El Senado de Brasil aprobó iniciar un juicio contra la presidenta Dilma Rousseff, quien con esa decisión queda separada del cargo por 180 días a la espera de su destitución, lo que ha sido definido como un golpe de Estado constitucional apadrinado por poderosos sectores políticos y económicos.
La mandataria fue acusada de maquillar resultados del ejercicio fiscal de 2015 para supuestamente ocultar retraso en pagos de préstamos del Gobierno a bancos comerciales, sin que figure contra ella ninguna imputación por robo de fondos públicos.

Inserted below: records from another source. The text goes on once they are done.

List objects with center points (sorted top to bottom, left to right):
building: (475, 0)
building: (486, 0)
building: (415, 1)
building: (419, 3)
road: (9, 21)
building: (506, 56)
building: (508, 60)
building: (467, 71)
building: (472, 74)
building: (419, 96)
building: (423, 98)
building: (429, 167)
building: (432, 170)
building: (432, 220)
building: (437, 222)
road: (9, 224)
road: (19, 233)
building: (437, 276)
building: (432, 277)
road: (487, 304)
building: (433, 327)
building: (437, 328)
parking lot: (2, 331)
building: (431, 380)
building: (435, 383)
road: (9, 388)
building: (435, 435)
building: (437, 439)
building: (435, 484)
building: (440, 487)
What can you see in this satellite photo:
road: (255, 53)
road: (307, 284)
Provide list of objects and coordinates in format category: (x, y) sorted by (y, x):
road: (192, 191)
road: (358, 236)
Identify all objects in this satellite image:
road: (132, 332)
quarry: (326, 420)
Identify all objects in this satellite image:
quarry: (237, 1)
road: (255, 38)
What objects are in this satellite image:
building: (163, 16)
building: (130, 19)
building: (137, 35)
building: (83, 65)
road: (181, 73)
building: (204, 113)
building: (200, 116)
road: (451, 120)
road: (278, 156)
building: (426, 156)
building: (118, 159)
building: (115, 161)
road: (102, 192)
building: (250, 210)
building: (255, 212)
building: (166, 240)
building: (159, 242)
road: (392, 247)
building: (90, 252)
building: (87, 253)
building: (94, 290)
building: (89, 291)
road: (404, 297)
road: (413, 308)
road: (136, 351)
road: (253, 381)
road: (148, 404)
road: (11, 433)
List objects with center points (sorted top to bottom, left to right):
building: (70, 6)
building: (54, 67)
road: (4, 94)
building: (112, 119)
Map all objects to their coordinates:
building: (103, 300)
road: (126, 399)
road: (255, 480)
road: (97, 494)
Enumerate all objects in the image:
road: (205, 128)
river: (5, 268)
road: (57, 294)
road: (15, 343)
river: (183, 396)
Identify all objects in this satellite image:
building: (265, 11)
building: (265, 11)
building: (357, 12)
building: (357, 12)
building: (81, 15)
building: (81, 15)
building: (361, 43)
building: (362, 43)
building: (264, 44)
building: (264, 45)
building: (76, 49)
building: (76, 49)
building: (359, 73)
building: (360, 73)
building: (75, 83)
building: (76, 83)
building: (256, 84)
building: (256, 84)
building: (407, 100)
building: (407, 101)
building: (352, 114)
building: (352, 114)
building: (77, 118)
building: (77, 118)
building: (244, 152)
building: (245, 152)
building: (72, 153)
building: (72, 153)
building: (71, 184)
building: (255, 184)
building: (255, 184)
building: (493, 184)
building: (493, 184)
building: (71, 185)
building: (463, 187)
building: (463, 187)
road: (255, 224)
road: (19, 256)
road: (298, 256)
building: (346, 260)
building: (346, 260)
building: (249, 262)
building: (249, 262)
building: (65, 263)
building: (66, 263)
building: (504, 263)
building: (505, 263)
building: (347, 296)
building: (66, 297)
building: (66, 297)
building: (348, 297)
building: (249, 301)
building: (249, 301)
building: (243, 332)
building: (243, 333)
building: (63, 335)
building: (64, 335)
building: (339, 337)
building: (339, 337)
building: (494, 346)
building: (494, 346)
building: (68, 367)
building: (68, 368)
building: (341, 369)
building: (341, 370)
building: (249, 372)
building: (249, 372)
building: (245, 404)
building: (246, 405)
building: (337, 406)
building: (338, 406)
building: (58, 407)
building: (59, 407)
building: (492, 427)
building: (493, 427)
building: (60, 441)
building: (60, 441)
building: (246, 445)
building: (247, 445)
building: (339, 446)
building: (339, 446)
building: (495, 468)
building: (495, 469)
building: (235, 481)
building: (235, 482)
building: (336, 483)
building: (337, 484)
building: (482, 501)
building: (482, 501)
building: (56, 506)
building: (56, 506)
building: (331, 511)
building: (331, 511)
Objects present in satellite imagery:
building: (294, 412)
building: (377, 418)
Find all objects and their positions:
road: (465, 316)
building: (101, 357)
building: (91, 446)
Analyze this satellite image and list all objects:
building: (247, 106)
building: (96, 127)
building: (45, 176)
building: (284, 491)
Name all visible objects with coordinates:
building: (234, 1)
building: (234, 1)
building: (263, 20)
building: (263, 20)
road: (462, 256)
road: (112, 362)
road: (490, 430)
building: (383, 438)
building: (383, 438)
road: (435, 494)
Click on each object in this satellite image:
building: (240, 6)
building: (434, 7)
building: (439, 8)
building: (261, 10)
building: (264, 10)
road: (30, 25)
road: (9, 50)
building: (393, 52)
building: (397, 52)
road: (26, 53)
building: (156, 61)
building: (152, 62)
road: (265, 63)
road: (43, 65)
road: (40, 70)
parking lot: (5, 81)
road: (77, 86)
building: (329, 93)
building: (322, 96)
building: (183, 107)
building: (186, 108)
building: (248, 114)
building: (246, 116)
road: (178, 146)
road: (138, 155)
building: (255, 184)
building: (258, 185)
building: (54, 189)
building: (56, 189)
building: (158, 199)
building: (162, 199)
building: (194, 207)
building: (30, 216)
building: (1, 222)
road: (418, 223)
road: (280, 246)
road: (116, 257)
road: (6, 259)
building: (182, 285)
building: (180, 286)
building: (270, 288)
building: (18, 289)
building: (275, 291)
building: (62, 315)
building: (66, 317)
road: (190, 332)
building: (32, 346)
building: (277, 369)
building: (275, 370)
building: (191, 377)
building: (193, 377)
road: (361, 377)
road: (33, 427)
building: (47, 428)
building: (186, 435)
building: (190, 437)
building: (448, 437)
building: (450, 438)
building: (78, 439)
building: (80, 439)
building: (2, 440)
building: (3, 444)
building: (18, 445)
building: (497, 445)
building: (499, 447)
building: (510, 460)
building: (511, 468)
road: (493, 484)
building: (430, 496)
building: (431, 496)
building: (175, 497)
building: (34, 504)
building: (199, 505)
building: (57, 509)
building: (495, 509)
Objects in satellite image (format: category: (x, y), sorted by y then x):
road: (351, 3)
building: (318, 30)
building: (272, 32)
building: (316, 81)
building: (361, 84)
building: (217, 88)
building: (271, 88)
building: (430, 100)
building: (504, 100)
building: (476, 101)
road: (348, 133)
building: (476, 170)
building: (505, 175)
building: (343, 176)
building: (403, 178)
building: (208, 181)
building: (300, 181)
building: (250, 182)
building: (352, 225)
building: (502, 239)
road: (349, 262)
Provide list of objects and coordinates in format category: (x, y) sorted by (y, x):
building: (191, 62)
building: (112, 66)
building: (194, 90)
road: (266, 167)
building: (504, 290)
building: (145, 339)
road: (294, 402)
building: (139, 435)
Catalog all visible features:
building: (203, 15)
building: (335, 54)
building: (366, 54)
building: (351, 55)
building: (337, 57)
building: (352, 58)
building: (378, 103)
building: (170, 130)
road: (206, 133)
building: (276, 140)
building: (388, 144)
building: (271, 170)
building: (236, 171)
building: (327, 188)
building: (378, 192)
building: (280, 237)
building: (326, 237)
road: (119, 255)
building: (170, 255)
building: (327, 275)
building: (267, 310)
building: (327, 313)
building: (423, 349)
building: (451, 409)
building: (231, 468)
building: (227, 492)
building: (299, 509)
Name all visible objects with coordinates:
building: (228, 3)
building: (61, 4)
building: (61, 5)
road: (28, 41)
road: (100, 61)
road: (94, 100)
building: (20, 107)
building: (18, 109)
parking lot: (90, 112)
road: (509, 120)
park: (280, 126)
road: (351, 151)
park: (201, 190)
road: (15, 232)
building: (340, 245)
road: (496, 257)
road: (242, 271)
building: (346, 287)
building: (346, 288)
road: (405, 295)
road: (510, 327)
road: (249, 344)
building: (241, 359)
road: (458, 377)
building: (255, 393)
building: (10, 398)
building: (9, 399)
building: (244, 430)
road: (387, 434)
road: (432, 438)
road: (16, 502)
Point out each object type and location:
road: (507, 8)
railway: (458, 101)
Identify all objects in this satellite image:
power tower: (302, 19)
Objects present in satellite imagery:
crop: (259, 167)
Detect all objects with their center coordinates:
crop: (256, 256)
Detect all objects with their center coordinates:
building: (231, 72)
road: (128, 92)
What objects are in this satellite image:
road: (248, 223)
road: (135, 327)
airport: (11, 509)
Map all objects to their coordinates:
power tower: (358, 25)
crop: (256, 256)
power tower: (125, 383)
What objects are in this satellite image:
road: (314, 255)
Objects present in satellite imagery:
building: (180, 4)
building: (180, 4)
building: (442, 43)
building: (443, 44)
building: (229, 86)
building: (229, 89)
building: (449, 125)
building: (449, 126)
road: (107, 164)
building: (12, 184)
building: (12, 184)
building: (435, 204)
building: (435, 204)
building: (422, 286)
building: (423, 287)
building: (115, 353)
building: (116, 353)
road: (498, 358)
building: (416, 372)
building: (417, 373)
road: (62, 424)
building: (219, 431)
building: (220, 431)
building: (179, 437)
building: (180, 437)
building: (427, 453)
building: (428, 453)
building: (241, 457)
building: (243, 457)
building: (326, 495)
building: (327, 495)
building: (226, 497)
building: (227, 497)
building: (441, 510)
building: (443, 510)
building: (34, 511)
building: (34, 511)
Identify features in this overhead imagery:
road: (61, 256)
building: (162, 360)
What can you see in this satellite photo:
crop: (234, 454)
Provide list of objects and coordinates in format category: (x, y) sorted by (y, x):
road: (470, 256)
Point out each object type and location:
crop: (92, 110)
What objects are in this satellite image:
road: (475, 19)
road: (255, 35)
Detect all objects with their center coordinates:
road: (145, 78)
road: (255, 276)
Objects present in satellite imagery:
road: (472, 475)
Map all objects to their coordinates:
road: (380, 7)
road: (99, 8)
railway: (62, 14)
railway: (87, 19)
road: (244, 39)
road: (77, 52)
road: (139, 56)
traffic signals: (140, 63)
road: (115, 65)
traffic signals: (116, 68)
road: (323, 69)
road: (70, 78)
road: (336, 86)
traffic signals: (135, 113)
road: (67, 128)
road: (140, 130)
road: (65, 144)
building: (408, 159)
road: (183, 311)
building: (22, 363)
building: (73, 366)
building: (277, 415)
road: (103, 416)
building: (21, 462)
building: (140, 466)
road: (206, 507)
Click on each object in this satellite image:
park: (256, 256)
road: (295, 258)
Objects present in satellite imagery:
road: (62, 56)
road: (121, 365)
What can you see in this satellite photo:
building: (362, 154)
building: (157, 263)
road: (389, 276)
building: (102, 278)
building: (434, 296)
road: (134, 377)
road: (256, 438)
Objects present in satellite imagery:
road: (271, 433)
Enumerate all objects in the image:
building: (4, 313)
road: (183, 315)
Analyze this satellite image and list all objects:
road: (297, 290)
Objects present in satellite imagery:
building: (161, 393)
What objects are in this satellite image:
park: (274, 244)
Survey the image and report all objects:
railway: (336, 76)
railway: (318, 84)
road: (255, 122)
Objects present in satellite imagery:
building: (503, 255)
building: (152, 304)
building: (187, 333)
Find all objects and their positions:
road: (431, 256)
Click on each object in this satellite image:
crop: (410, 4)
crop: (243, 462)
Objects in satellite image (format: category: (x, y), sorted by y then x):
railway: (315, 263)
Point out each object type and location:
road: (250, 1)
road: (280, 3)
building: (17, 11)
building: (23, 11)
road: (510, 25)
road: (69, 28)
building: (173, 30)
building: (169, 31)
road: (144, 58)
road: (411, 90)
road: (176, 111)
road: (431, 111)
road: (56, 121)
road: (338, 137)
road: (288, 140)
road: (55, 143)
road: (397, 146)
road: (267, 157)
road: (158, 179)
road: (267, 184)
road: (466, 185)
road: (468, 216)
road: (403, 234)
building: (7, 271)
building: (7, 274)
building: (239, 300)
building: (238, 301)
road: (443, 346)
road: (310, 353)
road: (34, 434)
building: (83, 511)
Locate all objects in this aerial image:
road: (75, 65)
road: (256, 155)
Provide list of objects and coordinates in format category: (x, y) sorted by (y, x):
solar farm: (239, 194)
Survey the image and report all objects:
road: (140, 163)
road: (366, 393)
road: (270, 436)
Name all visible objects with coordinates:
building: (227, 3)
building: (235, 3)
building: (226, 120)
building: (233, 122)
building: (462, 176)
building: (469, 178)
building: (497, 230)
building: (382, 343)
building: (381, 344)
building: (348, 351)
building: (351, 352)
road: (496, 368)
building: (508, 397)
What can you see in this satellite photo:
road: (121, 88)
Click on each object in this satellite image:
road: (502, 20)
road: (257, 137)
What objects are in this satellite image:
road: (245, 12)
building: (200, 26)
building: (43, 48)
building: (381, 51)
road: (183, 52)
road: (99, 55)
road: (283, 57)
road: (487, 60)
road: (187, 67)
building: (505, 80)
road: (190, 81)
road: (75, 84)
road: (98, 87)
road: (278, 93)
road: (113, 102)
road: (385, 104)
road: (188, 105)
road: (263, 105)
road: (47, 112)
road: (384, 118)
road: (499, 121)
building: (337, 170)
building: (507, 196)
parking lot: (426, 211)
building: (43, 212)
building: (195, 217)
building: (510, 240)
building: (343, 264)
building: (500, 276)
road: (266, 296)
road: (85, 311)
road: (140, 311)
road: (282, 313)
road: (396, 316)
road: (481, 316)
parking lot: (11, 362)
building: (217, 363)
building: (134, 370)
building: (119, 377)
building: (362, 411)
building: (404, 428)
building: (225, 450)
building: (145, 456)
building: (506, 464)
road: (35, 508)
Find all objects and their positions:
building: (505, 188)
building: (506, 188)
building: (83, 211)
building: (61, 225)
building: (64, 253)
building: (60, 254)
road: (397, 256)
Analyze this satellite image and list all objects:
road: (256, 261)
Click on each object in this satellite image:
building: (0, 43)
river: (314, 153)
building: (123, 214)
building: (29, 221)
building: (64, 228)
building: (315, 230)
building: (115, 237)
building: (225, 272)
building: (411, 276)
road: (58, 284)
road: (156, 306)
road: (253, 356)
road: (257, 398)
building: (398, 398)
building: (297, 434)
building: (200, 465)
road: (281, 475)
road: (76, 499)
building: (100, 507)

El desenlace de tan complejo y extraño entramado jurídico contra la democracia brasileña debe ser motivo de profundo pesar para América Latina, muchos de cuyos gobiernos son víctimas hoy del acoso de una extendida judicialización de la política.
El presidente de la Cámara de Diputados, quien impulsó desde ese hemiciclo el expediente contra Dilma, fue destituido por la Corte Suprema de Justicia, acusado de recibir sobornos y de poseer cuentas secretas en bancos suizos, en tanto que el titular del Senado, Renan Calheiros, también es investigado por prevaricación.
Unos 60 legisladores figuran en los expedientes de corrupción que indaga la fiscalía general de Brasil, por lo que resulta sospechoso que congresistas investigados por soborno y cohecho se arroguen autoridad para destituir a la presidenta Rousseff, quien es investigada por un falta de inobservancia fiscal.
La gravísima crisis económica y financiera que abate a Brasil, a raíz de la caída de la economía china y del desplome en los precios de los commodities, ha servido como base para el montaje y ejecución de la trama jurídica y política que procura la destitución de la jefa de Estado.
El propio vicepresidente, Micher Temer, quien asumirá la presidencia interina, es objeto de investigación por su vinculación con presuntos actos de corrupción, por lo que parece difícil encontrar entre los detractores de la mandataria alguien con calidad para encender la linterna de Diógenes.
El juicio político que apunta a la destitución de la presidenta Dilma Rousseff, se recibe en el continente con una mezcla de pesar e indignación, porque infeliz ha sido una puñalada trapera contra el anhelo de los pueblos de la región de poder alguna vez alcanzar un auténtico estadio de justicia social.